The Agriculture Transportation Coalition were asked by U.S. government agencies, the White House and Congressional Committees for a solution to the supply chain crisis. U.S. Industry leaders and public officials have combined forces to look at solutions to the supply chain crisis. Exporters, importers, port leaders, truckers, terminal operators and public officials, such as Governor Newsom, have proposed solutions and drafted the “Inventory of Supply Chain Solutions.” This publication lists 64 proposed solutions which will require a discussion of feasibility, cost, benefits, interest of various stakeholders and short and long-term impacts on the supply chains.
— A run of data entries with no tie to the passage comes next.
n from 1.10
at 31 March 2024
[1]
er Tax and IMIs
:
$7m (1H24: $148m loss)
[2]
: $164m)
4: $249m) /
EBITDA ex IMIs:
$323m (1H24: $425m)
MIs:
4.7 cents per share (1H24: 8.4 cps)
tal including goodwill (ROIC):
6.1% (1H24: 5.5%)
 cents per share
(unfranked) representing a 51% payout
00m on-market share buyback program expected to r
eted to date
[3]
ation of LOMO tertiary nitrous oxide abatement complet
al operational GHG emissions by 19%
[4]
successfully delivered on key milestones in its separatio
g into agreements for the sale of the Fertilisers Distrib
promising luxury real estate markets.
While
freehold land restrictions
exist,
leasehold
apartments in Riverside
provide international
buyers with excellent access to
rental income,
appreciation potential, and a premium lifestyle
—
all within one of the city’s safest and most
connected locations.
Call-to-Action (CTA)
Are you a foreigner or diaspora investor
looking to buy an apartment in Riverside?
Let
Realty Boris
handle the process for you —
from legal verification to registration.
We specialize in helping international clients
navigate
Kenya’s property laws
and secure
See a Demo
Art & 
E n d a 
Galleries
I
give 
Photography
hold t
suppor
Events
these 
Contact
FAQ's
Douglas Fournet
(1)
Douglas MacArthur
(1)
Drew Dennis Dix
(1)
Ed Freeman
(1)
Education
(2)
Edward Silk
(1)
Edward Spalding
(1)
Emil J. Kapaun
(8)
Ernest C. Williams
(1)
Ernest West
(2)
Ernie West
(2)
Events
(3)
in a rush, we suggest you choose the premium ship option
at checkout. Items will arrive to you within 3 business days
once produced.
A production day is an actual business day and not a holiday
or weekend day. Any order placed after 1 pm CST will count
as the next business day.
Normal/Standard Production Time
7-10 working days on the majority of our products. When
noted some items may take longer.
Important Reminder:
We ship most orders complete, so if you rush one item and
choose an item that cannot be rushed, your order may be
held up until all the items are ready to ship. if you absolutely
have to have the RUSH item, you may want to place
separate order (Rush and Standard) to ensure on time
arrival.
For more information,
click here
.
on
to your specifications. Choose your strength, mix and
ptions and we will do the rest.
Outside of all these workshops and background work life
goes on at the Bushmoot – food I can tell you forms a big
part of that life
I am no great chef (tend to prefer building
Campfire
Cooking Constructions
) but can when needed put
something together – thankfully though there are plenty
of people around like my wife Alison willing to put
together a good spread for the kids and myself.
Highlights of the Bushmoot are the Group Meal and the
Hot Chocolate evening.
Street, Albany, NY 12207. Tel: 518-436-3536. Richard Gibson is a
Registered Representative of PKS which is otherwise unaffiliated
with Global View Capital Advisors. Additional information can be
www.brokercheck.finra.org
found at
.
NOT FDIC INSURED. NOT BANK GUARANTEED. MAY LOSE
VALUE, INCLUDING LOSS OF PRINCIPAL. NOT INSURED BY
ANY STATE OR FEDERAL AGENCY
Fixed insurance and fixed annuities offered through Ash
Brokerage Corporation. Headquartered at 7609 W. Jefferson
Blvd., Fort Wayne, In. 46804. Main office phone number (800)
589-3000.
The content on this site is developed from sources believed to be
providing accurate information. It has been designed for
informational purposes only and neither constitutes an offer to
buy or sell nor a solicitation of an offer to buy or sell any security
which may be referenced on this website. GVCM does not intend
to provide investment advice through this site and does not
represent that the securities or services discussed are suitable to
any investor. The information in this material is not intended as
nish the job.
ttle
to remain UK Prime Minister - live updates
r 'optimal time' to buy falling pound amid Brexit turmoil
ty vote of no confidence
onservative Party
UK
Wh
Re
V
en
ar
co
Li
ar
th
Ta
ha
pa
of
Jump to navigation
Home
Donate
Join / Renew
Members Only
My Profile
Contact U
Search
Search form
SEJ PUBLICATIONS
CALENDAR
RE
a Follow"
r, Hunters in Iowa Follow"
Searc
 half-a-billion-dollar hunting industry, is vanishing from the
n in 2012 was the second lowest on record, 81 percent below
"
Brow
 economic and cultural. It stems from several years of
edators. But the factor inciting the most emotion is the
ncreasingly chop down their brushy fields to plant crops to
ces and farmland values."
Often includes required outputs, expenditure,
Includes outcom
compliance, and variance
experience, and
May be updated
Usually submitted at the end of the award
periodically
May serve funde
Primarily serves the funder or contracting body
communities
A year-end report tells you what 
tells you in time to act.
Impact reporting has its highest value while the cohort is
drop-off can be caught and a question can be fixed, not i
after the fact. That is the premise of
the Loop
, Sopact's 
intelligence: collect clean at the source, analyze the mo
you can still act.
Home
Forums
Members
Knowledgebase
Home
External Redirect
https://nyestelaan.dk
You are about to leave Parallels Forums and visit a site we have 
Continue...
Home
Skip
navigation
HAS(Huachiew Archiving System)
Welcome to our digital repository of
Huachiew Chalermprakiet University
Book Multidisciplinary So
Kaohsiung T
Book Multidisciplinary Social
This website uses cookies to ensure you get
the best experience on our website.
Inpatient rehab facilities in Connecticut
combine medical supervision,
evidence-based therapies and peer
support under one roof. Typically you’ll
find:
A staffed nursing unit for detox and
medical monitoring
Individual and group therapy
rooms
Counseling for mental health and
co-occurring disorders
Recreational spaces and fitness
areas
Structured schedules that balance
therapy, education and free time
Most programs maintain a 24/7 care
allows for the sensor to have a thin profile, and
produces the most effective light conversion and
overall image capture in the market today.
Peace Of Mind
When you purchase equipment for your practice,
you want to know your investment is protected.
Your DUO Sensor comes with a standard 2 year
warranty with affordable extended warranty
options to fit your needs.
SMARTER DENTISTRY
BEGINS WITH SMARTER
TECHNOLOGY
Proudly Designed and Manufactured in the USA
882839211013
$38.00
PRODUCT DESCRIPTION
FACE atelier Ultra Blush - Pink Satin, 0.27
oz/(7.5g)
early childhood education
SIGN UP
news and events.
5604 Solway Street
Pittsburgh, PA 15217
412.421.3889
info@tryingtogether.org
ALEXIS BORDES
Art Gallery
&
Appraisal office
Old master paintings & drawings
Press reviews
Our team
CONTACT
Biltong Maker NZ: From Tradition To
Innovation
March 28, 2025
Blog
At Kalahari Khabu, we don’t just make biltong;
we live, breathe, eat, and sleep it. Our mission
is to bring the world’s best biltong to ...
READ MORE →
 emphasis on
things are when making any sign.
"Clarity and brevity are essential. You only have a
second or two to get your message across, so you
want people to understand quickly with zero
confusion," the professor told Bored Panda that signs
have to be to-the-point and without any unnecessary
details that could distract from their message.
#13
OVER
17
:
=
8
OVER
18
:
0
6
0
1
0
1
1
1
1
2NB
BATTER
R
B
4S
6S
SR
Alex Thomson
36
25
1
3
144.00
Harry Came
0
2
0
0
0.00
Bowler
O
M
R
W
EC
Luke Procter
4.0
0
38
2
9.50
One example of a proposed solution is to change the marine terminal operations/trucking into a terminals process. Such as, reducing congestion when the truck, hauling an import container out of the terminal after dropping the container and chassis at the importer location, would either hook up a full or empty container and return to the terminal or proceed to an exporter’s facility to hook up a loaded export container and return to the terminal. Both options would result in two round-trips converted into one. Another recommendation is to address the trucking costs by increasing the national uniform truck weight because the current restrictions in California means that a transport that requires two trucks will require three trucks in California, which increases congestion. One example of reducing the driver shortage is to reduce the age for eligibility for training and testing for the Commercial Driver License. Another supply chain solution is to target the chassis shortage by ending the “box rules”, which encourages any available chassis to be eligible to carry any container rather than today’s practice when carriers can require containers to be carried only on a chassis owned by a particular company, which is more restrictive.

More recommendations included in the publication is to create a single data portal that tracks trucking wait times, terminal appointments, cargo movement and shipping availability. This supply chain data portal tracking investment would mandate participation by all port stakeholders, and it would start with one port, like LA/Long Beach, and roll out the single real- time data portal to other ports. There is a recommendation to change the current ocean carrier practice, such as to mandate carriers to provide shipper customers, terminals and truckers with accurate arrival time, loading windows, container return data (ERD) and continually update the information like the airlines do. Another solution is to establish a shipper advocate at the Federal Maritime Commission (FMC) to resolve disputes between carriers or terminals and the US exporters or importers. Also, proposed is to prohibit ocean carriers from marking up marine terminal demurrage charges because today the carriers add another $100-$200 per day on top of the marine terminals’ demurrage, which ranges from $20-$40 per day.

The collaboration of stakeholders to create and discuss solutions is a first step in resolving the bottlenecks at the port. It is necessary to develop and implement supply chain solutions because the status quo is not sustainable, per the Agricultural Transportation Coalition.

Although there is no optimism for the end of the bottleneck to end for this holiday season, the White House has put a high-level task force on the problems, and the meetings among all the players are continuing. The CEO of Flexport, a freight forwarder who services include ocean, air, rail freight, trucking and customs brokerage, stated that there is still the risk that we can’t get product in time for the 2021 holiday season and consumers will pay more. The supply chain is certainly more visible in light of the bottleneck and delays, but despite the focus on supply chain, industry experts state that unfortunately there are no assurances that backlogs and increased shipping costs won’t continue through the second or third quarter of 2022.